Un format nettement plus rapide consiste à envoyer une note courte à l’avance — problème, options, recommandation — ou à faire lire cette note en silence pendant les premières minutes. La discussion démarre alors immédiatement sur les points de désaccord réels. Ce format a un effet secondaire utile : rédiger la note oblige à clarifier le problème, et il n’est pas rare que l’exercice révèle qu’aucune décision n’était nécessaire.

Distinguer vitesse et précipitation

Certaines décisions justifient un temps long : elles sont difficiles à défaire, engagent des personnes, ou reposent sur des informations qu’on peut réellement obtenir. Les traiter au même rythme que les décisions courantes est une erreur symétrique de la lenteur généralisée.

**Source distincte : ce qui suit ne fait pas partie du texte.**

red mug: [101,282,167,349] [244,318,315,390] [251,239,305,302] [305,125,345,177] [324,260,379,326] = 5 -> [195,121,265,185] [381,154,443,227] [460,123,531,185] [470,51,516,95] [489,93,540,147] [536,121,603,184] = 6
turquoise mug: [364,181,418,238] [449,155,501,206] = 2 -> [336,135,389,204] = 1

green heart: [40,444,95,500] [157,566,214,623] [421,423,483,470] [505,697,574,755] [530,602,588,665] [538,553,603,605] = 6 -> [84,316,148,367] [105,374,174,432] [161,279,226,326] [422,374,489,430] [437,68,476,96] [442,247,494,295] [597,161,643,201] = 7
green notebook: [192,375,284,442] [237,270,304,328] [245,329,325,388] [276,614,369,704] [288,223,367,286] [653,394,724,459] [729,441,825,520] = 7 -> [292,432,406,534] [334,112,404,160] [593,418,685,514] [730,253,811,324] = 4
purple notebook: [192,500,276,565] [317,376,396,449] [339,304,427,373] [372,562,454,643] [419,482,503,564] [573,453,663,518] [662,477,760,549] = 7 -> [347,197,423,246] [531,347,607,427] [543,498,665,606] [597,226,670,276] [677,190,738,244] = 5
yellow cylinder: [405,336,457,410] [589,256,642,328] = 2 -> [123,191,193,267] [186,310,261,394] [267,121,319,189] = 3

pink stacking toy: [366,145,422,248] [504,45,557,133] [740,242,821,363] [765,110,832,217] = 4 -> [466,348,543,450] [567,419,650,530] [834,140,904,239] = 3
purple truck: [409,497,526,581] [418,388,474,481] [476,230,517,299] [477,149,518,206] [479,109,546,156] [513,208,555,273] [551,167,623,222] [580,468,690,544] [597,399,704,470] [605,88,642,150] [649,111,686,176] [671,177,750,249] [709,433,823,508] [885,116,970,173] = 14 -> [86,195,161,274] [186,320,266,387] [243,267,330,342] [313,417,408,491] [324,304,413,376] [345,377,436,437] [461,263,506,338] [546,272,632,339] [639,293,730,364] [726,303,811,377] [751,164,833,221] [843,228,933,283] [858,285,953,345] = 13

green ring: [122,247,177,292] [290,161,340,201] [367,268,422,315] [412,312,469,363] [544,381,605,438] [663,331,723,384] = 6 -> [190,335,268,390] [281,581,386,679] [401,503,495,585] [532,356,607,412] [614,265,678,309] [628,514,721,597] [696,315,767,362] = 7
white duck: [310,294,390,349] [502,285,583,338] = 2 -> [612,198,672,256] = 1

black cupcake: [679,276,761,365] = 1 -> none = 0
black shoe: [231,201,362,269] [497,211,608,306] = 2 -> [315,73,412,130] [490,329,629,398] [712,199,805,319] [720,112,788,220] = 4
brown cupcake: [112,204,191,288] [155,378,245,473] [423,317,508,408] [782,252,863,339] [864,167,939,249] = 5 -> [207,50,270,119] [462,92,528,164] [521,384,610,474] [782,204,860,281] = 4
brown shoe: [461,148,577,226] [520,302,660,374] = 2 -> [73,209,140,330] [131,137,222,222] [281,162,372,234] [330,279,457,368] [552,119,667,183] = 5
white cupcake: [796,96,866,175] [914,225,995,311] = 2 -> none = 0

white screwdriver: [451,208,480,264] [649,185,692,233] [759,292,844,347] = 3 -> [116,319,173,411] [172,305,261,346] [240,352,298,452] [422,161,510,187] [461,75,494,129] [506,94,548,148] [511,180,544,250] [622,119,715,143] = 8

Le tri se fait sur deux critères simples : la réversibilité et l’ampleur de l’engagement. Une décision réversible et de faible portée se prend immédiatement, sans réunion. Une décision irréversible et structurante mérite du temps, des avis contradictoires et une nuit de recul. Appliquer ces deux régimes distincts est ce qui permet d’aller vite là où c’est possible, précisément pour dégager du temps là où c’est nécessaire.

En résumé

Le coût du retard est réel mais invisible, alors que celui d’une décision rapide et mauvaise est parfaitement attribuable : cette asymétrie pousse structurellement les organisations vers la lenteur. Définir à l’avance ce qui rend une option acceptable, puis retenir la première qui satisfait ces critères, remplace utilement la comparaison indéfinie. Le repère des soixante-dix pour cent d’information vaut tant qu’une correction reste possible. Nommer le décideur dès le départ supprime une grande part des blocages, et le consensus comme méthode dégrade autant qu’il ralentit. Une note écrite lue en début de réunion accélère plus que n’importe quel outil. Reste à traiter séparément les décisions irréversibles, qui justifient le temps qu’on a économisé ailleurs.